What this task involves:
The answer must consist solely of the line that contains "index tip: (1109, 992)" and all subsequent lines of the data, each reproduced exactly.
Start of Records
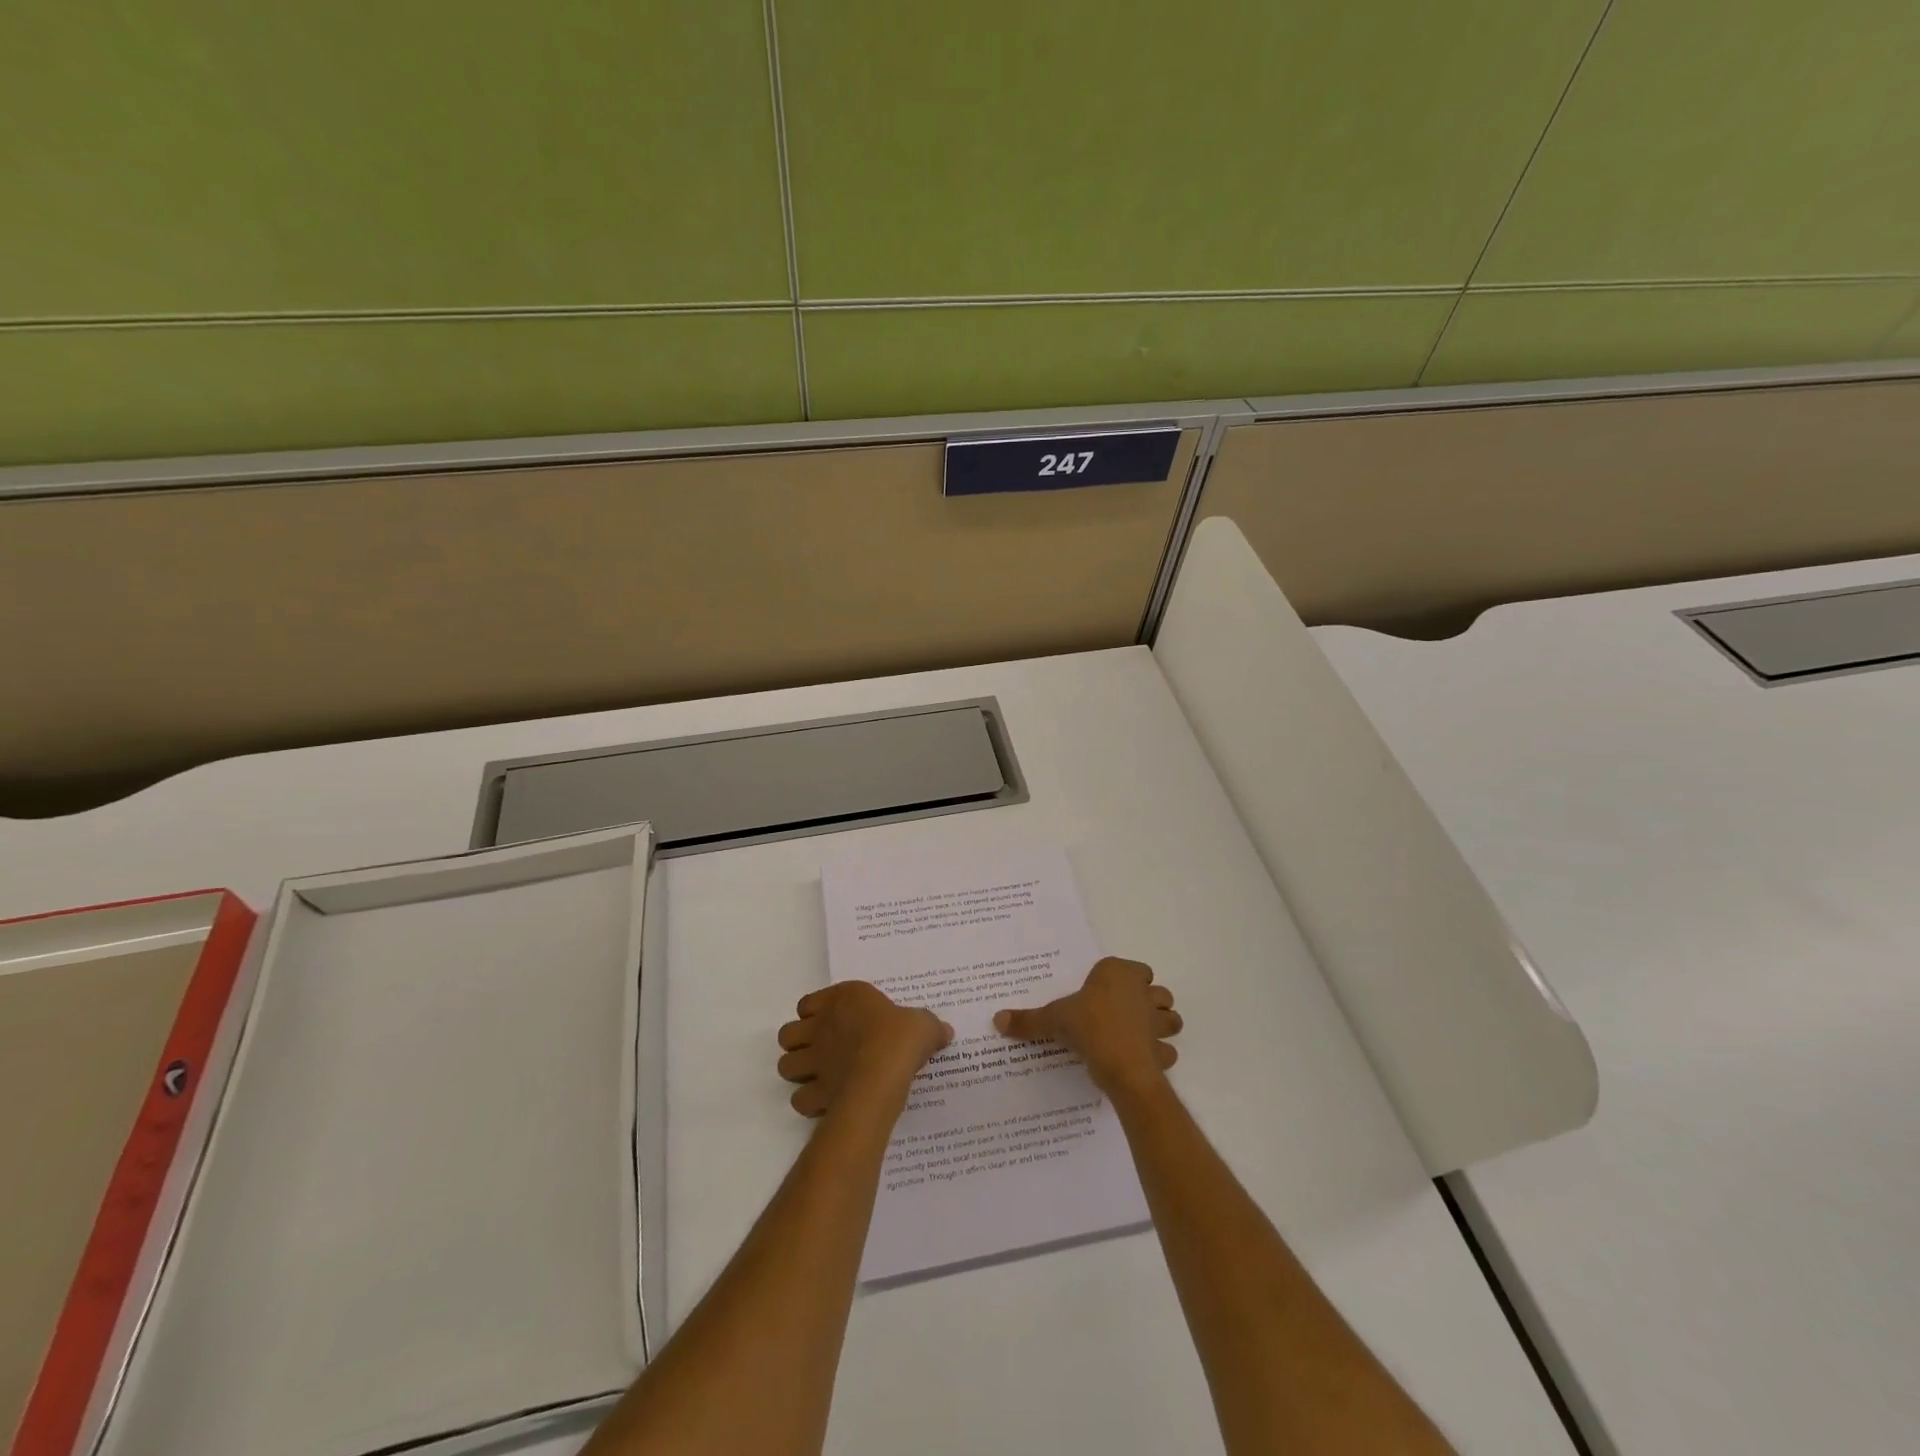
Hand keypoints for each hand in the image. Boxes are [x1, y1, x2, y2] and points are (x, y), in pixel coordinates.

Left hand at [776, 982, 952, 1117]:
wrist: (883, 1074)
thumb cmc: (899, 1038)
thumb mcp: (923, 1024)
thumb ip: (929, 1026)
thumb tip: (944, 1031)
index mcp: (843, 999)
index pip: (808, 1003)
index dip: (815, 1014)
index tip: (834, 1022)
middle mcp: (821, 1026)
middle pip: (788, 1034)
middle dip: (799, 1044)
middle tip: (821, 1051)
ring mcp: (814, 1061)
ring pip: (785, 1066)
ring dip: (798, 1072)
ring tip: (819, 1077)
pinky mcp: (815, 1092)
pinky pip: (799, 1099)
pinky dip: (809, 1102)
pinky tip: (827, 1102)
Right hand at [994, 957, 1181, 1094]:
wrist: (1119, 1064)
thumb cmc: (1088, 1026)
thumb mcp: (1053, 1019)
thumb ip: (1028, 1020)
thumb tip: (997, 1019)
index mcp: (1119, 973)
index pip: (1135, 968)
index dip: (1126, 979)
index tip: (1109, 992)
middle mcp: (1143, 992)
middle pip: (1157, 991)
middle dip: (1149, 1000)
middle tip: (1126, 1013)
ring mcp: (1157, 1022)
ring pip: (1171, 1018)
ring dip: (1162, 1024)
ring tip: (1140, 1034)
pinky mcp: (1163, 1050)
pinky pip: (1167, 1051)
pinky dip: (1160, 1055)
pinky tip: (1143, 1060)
End of Records
Solution:
index tip: (1109, 992)
middle mcp: (1143, 992)
middle pip: (1157, 991)
middle dip: (1149, 1000)
middle tip: (1126, 1013)
ring mcp: (1157, 1022)
ring pip: (1171, 1018)
ring dip: (1162, 1024)
ring tip: (1140, 1034)
pinky mcp: (1163, 1050)
pinky pip: (1167, 1051)
pinky dip: (1160, 1055)
pinky tip: (1143, 1060)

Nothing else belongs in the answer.